Tech

Google to end 'Double Irish, Dutch sandwich' tax scheme

Toby Sterling
Key Points
  • Dutch filings showed that in 2018 Google moved $24.5 billion through its Dutch holding company to Bermuda, which allowed it to delay paying US taxes.
  • Google said it would end the practice after 2019.
  • Google, like other multinationals that make use of international tax minimization strategies, has always said it pays all its taxes.
Sundar Pichai, CEO of Google, speaks during the company's 2017 Cloud Next event in San Francisco.
Bloomberg | Getty Images

Google parent Alphabet will no longer use an intellectual property licensing scheme, known as the "Double Irish, Dutch sandwich," which allowed it to delay paying U.S. taxes, 2018 tax filings show.

A Google spokesman on Tuesday confirmed it would scrap the licensing structure, saying this was in line with international rules and followed changes to U.S. tax law in 2017.

Dutch filings, which were seen by Reuters, showed that in 2018 Google moved 21.8 billion euros ($24.5 billion) through its Dutch holding company to Bermuda, up from 19.9 billion in 2017. Google said it would end the practice after 2019.

"A date of termination of the Company's licensing activities has not yet been confirmed by senior leadership, however management expects that this termination will take place as of 31 December 2019 or during 2020," the Dutch filing said.

"Consequently, the Company's turnover and associated expense base generated from licensing activities will discontinue as of this date," the filing with the Dutch Chamber of Commerce added.

Google, like other multinationals that make use of international tax minimization strategies, has always said it pays all its taxes.

"We're now simplifying our corporate structure and will license our IP (intellectual property) from the US, not Bermuda," a spokesman said in a statement.

"Including all annual and one-time income taxes over the past ten years, our global effective tax rate has been over 23%, with more than 80% of that tax due in the US."

For more than a decade, Dutch, Irish and U.S. tax law allowed Google to enjoy an effective tax rate in the single digits on its non-U.S. profits, around a quarter the average tax rate in its overseas markets.

The subsidiary in the Netherlands was used to shift revenue from royalties earned outside the United States to Google Ireland Holdings, an affiliate based in Bermuda, where companies pay no income tax.

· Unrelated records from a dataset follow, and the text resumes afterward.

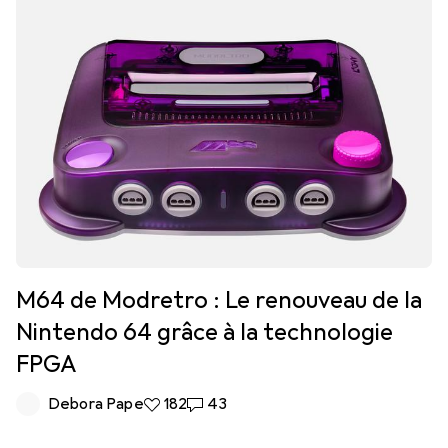
M64 de Modretro : Le renouveau de la
Nintendo 64 grâce à la technologie
FPGA
Debora Pape
182 likes
182
43 commentaires
43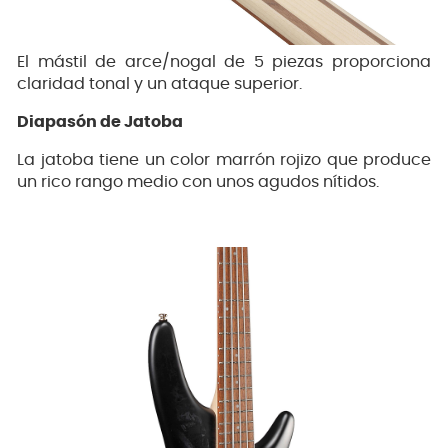
El mástil de arce/nogal de 5 piezas proporciona
claridad tonal y un ataque superior.
Diapasón de Jatoba
La jatoba tiene un color marrón rojizo que produce
un rico rango medio con unos agudos nítidos.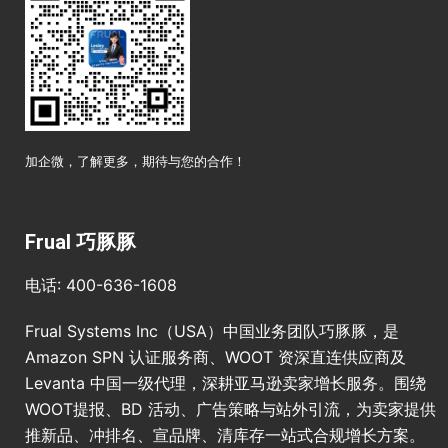
加企微，了解更多，期待与您的合作！
Frual 巧豚豚
电话: 400-636-1608
Frual Systems Inc（USA）中国业务团队巧豚豚，是
Amazon SPN 认证服务商、WOOT 资深直连供应商及
Levanta 中国一级代理，深耕亚马逊卖家增长服务。围绕
WOOT提报、BD 活动、广告策略与站外引流，为卖家提供
推新品、冲排名、宣品牌、清库存一站式合规增长方案。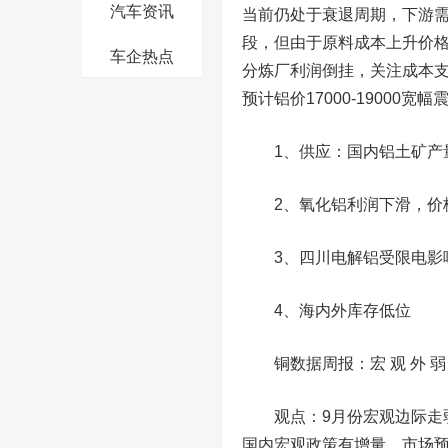
汽车资讯
当前仍处于衰退周期，下游需
段，但由于原料成本上升价
车企热点
分炼厂利润倒挂，关注成本
预计铝价17000-19000宽幅
1、供应：国内铝土矿产量
2、氧化铝利润下滑，价
3、四川电解铝受限电影响
4、海内外库存低位
铜数据周报：宏 观 外 弱 内 
观点：9月份宏观边际走弱
国内宏观政策有增量，市场预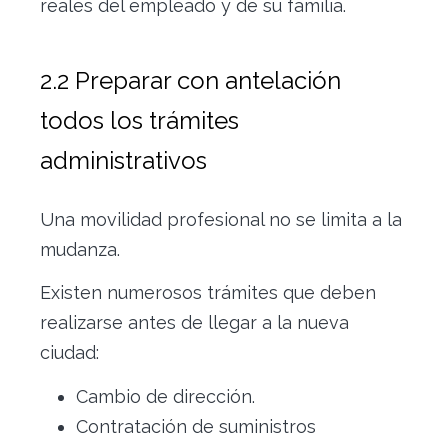
reales del empleado y de su familia.
2.2 Preparar con antelación
todos los trámites
administrativos
Una movilidad profesional no se limita a la
mudanza.
Existen numerosos trámites que deben
realizarse antes de llegar a la nueva
ciudad:
Cambio de dirección.
Contratación de suministros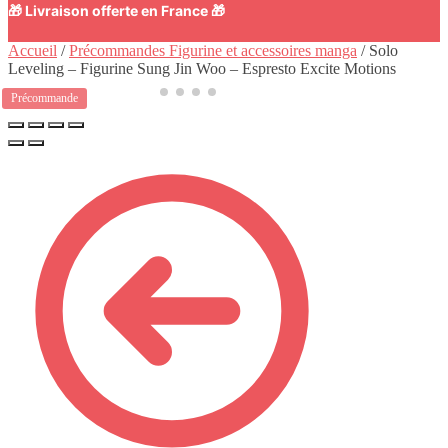
🎁 Livraison offerte en France 🎁
Accueil
/
Précommandes Figurine et accessoires manga
/
Solo
Leveling – Figurine Sung Jin Woo – Espresto Excite Motions
Précommande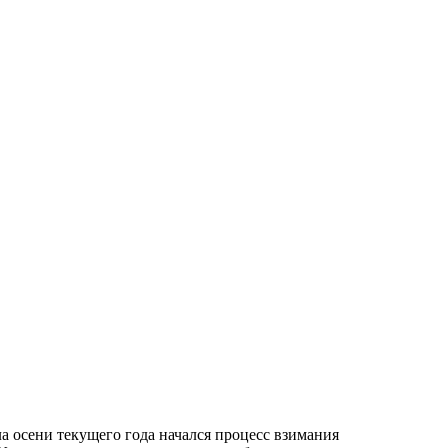
ла осени текущего года начался процесс взимания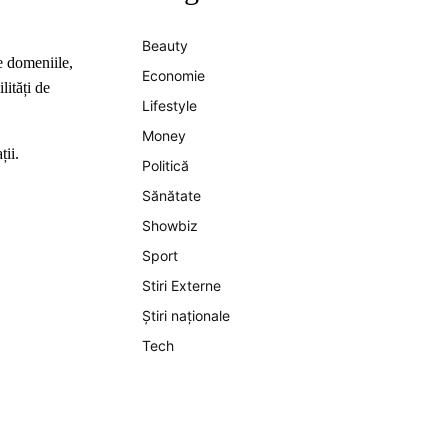
Beauty
te domeniile,
Economie
lități de
Lifestyle
Money
ții.
Politică
Sănătate
Showbiz
Sport
Stiri Externe
Știri naționale
Tech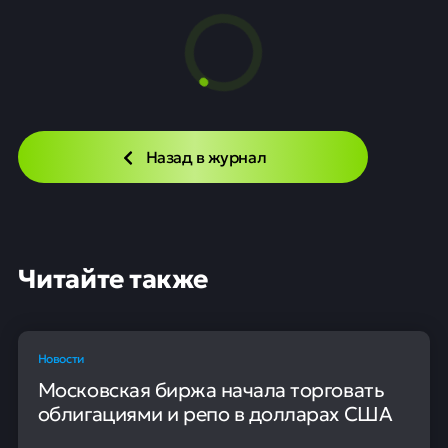
Назад в журнал
Читайте также
Новости
Московская биржа начала торговать
облигациями и репо в долларах США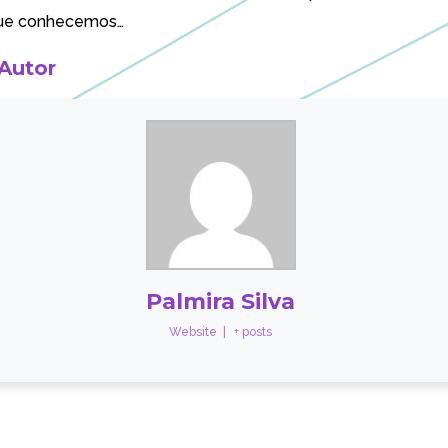
que conhecemos…
 Autor
Palmira Silva
Website
|
+ posts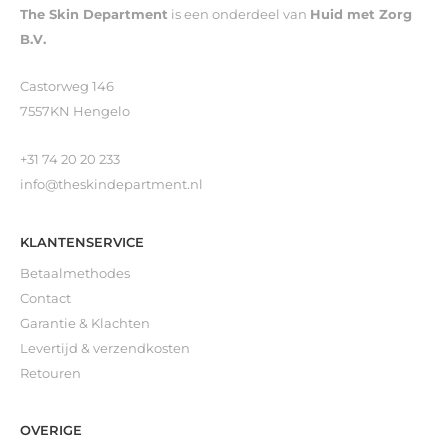
The Skin Department
is een onderdeel van
Huid met Zorg
B.V.
Castorweg 146
7557KN Hengelo
+31 74 20 20 233
info@theskindepartment.nl
KLANTENSERVICE
Betaalmethodes
Contact
Garantie & Klachten
Levertijd & verzendkosten
Retouren
OVERIGE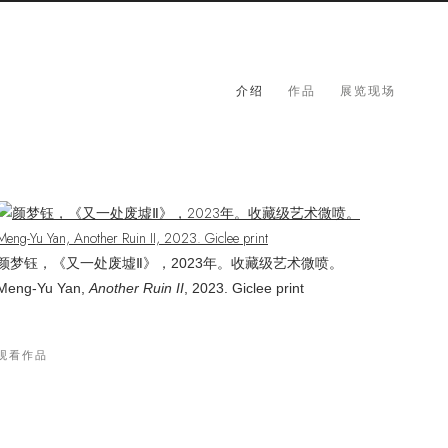
介绍
作品
展览现场
。
2023
颜梦钰，《又一处废墟
Ⅱ》，
年。收藏级艺术微喷
Meng-Yu Yan
,
Another Ruin II
, 2023.
Giclee print
观看作品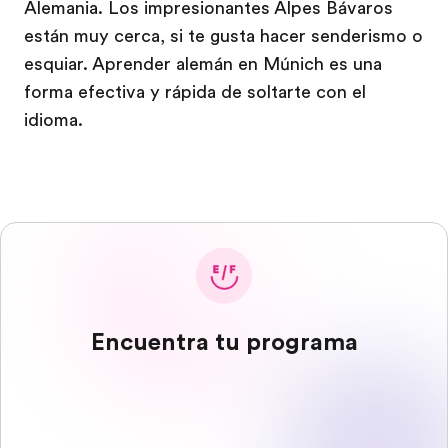
Alemania. Los impresionantes Alpes Bávaros
están muy cerca, si te gusta hacer senderismo o
esquiar. Aprender alemán en Múnich es una
forma efectiva y rápida de soltarte con el
idioma.
Encuentra tu programa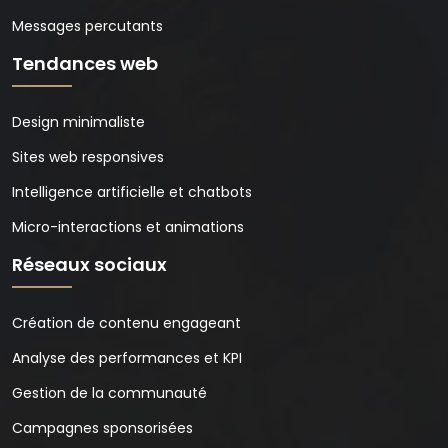
Messages percutants
Tendances web
Design minimaliste
Sites web responsives
Intelligence artificielle et chatbots
Micro-interactions et animations
Réseaux sociaux
Création de contenu engageant
Analyse des performances et KPI
Gestion de la communauté
Campagnes sponsorisées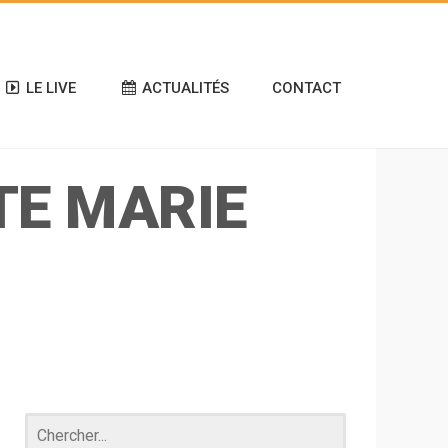
LE LIVE
ACTUALITÉS
CONTACT
TE MARIE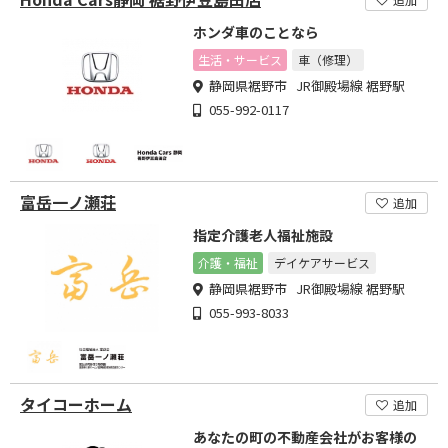
ホンダ車のことなら
生活・サービス
車（修理）
静岡県裾野市 JR御殿場線 裾野駅
055-992-0117
富岳一ノ瀬荘
追加
指定介護老人福祉施設
介護・福祉
デイケアサービス
静岡県裾野市 JR御殿場線 裾野駅
055-993-8033
タイコーホーム
追加
あなたの町の不動産会社がお客様の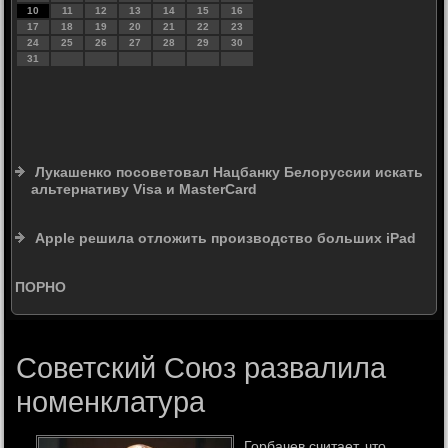
10
11
12
13
14
15
16
17
18
19
20
21
22
23
24
25
26
27
28
29
30
31
Лукашенко посоветовал Нацбанку Белоруссии искать
альтернативу Visa и MasterCard
Apple решила отложить производство больших iPad
ПОРНО
Советский Союз развалила
номенклатура
Горбачев считает, чтο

The tax strategy was legal and allowed Google to avoid triggering U.S. income taxes or European withholding taxes on the funds, which represent the bulk of its overseas profits.

Under pressure from the European Union and the United States, Ireland in 2014 decided to phase out the arrangement, ending Google's Irish tax advantages in 2020.

The Trump administration's Tax Cuts and Jobs Act, which came into effect in January 2018, ended the reason for U.S. companies to hoard foreign profits offshore. Now profits that have been made and taxed abroad are not subject to taxation when returned to the U.S.

In the Bermuda filing for 2018, Bermuda-based "Google Ireland Holdings Unlimited Co." said in the future it would no longer continue licensing intellectual property or holding debt securities, but it would continue equity investment operations.